ACTION ITEM: Below is a block of records. Copy every line in it that contains the word "find".

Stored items
---*---

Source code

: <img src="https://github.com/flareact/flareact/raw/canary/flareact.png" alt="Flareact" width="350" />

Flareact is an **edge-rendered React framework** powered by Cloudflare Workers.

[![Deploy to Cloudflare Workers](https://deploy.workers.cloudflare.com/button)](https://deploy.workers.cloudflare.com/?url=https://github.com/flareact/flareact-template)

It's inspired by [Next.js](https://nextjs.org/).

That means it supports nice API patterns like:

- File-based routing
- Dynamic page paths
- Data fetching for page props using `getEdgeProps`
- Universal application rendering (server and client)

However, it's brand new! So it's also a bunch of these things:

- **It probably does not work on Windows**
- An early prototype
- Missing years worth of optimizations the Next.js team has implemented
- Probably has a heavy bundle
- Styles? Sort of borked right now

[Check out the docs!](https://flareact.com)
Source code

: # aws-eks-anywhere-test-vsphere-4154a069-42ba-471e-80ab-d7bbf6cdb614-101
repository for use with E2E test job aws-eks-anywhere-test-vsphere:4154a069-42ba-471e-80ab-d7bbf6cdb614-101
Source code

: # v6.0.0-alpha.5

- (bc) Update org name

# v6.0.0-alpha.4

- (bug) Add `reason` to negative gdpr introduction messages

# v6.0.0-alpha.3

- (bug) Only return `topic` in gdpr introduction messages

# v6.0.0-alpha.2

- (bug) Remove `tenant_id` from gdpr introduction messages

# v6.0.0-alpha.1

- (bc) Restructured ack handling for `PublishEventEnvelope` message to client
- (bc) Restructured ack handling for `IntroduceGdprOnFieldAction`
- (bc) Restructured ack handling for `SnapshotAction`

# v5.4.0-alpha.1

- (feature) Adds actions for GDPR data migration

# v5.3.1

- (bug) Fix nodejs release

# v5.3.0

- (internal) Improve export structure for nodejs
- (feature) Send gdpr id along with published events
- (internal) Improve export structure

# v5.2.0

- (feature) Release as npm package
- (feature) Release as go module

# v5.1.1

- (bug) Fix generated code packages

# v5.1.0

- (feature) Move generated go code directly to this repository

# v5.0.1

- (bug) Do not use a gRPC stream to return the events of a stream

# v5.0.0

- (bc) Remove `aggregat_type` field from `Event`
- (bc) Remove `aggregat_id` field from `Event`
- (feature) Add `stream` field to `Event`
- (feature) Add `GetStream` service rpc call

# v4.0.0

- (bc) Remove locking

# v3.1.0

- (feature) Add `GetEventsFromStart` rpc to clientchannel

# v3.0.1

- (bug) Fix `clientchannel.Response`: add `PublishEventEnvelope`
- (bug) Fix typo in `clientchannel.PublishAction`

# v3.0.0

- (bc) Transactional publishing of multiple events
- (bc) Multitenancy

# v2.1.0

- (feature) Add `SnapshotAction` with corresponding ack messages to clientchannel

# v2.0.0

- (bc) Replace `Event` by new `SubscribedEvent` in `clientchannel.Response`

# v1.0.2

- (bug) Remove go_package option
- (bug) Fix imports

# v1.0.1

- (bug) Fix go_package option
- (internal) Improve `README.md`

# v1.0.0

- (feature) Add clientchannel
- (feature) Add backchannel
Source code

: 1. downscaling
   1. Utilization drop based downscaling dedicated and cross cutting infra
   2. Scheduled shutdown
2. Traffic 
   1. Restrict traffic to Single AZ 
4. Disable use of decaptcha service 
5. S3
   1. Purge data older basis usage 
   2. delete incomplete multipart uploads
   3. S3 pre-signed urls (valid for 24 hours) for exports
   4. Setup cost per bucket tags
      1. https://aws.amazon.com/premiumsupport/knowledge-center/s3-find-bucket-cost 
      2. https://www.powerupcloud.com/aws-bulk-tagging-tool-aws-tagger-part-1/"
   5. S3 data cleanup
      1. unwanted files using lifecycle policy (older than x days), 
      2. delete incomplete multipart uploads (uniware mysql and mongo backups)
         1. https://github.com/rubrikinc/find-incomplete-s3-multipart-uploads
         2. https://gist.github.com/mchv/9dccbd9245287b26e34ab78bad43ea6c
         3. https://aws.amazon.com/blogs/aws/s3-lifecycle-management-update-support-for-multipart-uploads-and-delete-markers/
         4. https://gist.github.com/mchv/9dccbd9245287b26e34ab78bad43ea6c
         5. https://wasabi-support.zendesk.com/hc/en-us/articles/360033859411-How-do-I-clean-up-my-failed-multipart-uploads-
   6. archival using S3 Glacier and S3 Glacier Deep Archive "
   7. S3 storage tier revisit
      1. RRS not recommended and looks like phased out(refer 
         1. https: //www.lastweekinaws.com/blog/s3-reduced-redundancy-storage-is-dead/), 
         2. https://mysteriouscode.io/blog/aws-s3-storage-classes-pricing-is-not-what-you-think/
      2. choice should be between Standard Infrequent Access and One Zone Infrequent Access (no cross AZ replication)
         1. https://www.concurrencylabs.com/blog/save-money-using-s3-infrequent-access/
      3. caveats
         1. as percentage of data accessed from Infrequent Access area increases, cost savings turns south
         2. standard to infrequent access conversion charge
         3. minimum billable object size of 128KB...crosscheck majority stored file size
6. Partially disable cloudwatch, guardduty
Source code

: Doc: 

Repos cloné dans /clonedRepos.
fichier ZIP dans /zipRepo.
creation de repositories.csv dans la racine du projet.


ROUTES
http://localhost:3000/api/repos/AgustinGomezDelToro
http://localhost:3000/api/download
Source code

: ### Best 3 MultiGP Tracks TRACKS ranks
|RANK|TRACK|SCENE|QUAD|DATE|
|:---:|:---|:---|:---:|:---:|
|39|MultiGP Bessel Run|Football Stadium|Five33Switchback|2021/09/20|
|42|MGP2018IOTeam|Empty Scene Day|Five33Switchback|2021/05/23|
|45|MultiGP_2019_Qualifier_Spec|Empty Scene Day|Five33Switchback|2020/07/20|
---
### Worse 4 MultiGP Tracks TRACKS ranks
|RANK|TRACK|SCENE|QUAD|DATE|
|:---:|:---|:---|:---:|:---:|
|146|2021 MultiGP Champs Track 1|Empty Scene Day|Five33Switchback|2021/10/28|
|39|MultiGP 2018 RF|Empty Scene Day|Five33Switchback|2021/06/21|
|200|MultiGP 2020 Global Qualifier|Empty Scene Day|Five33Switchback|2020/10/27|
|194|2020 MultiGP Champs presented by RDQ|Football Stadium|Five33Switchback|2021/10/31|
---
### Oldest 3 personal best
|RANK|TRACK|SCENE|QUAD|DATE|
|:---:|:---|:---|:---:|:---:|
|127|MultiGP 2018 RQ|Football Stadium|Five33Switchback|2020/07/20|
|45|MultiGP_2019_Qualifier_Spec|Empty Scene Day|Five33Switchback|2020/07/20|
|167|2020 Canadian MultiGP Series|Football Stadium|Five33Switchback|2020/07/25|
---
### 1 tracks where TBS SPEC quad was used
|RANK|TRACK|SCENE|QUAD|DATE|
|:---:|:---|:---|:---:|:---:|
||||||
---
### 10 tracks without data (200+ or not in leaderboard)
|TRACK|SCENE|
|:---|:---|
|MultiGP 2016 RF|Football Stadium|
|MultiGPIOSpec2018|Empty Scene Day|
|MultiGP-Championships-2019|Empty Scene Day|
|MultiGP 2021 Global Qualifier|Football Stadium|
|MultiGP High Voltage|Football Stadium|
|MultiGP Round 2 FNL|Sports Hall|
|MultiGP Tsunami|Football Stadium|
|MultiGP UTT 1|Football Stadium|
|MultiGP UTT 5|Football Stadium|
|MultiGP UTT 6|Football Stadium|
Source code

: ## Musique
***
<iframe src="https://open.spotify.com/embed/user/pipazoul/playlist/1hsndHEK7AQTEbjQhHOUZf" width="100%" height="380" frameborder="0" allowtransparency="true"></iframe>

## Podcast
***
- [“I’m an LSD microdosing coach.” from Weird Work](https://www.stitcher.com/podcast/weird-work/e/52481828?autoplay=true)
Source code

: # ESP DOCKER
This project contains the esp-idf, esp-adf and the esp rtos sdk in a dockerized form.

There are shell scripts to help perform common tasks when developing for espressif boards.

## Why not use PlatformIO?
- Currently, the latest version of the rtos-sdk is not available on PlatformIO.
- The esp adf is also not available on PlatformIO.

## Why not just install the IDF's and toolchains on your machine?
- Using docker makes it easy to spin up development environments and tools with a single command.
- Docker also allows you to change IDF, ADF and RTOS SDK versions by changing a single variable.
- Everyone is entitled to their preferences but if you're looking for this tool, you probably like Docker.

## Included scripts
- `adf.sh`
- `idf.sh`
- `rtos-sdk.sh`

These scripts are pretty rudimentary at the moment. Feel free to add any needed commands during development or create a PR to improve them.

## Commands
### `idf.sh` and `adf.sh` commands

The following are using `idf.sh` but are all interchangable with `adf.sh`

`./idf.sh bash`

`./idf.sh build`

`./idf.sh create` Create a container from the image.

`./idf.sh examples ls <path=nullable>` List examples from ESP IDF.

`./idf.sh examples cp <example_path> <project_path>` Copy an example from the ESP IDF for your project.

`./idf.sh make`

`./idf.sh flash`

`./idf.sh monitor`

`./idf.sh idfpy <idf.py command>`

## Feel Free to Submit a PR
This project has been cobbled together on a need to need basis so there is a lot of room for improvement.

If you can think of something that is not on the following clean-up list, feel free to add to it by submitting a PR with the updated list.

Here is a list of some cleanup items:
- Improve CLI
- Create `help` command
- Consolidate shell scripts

---*---

SOLUTION TO THE PROBLEM:
      1. https://aws.amazon.com/premiumsupport/knowledge-center/s3-find-bucket-cost 
         1. https://github.com/rubrikinc/find-incomplete-s3-multipart-uploads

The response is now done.